Analytical Evaluations
Mobile Human Factors can evaluate a product or concept without the time and cost of putting it in front of participants. Analytical evaluation is not a replacement for empirical testing, but it can provide focus and direction to make empirical studies and designing efforts more effective. Analytical evaluation is most effective early in a product’s development, but it can yield valuable information even if conducted later.
Cognitive Task Analysis (CTA)
A good place to start, and often used as a precursor to the URRA, the CTA helps reveal potential areas of concern in the individual steps of using a product, while also helping to identify where the root of a problem lies.
This helps inform design decisions, so you are mitigating issues at the root and not the leaves.
Use Related Risk Analysis (URRA)
Essential for any human factors submission to the FDA, the URRA is your compass for all human factors activities.

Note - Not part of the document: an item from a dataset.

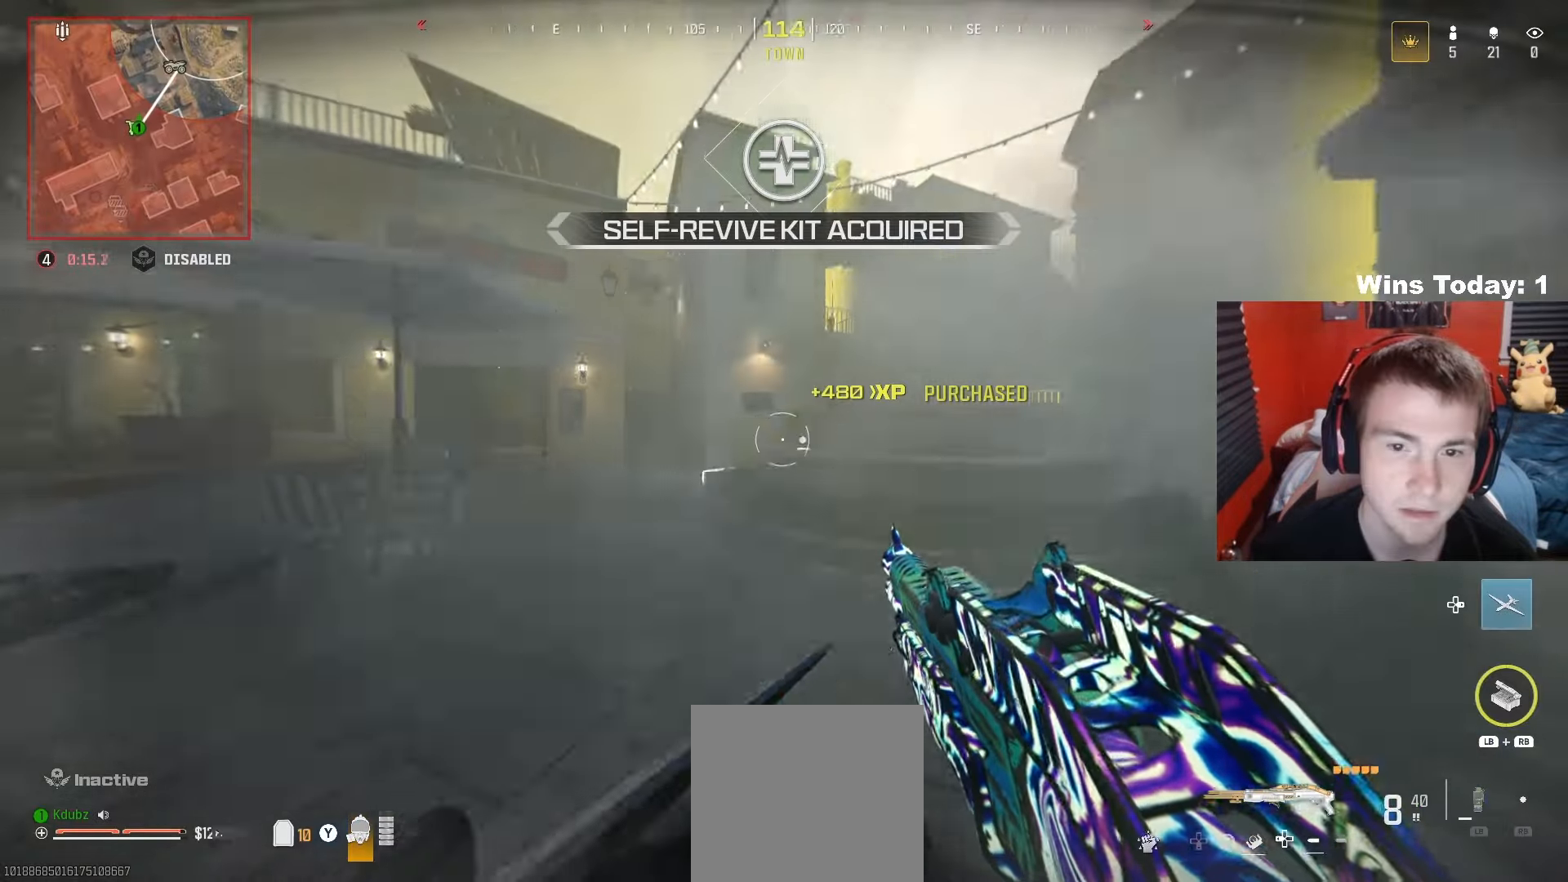
{"buttons": [], "left_stick": "up", "right_stick": "center", "events": [[150, "right_stick", "left"], [217, "L3", "up"], [317, "right_stick", "center"], [367, "L3", "down"], [483, "L3", "up"]]}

While it is the manufacturer’s responsibility to complete the URRA (particularly the potential harms of various errors, and their respective severities), Mobile Human Factors can help you get started by creating a framework of potential use errors and their potential causes. The URRA is intended to be a living document that tracks all residual risk throughout the product’s lifecycle, and used correctly will help identify issues and inform development.
Threshold Analysis
Proposed generic medical devices through the ANDA pathway may meet human factors requirements through a threshold analysis instead of a validation study or comparative study. In a Threshold Analysis Mobile Human Factors compares every aspect of the generic product to the reference product looking for any potentially non-minor differences.
What does that include?
Anything could impact use, including instructions and packaging. The target population may have special considerations such as dexterity issues that would require easy-open packaging, or vision issues that require large font.
How similar should it be?
The FDA wants proposed generics to be as close to the reference product as possible, such that a current user could use the generic without any new learning or instruction, relying on their familiarity with the reference product.
Can I make it better?
Even improvements over the reference product could create undesirable outcomes, such as incompatability with the routine of a current user.
Comparative Task Analysis
Sometimes it is hard to choose between two (or more) design concepts, even after putting them in front of users. The comparative task analysis can help you see the forest through the trees.
A side-by-side comparison of each concept’s task analysis can reveal that seemingly insignificant differences can lead to more complex interactions, with more opportunity for errors. Alternatively, it could reveal that one design reduces use steps by creating one high-severity potential use error.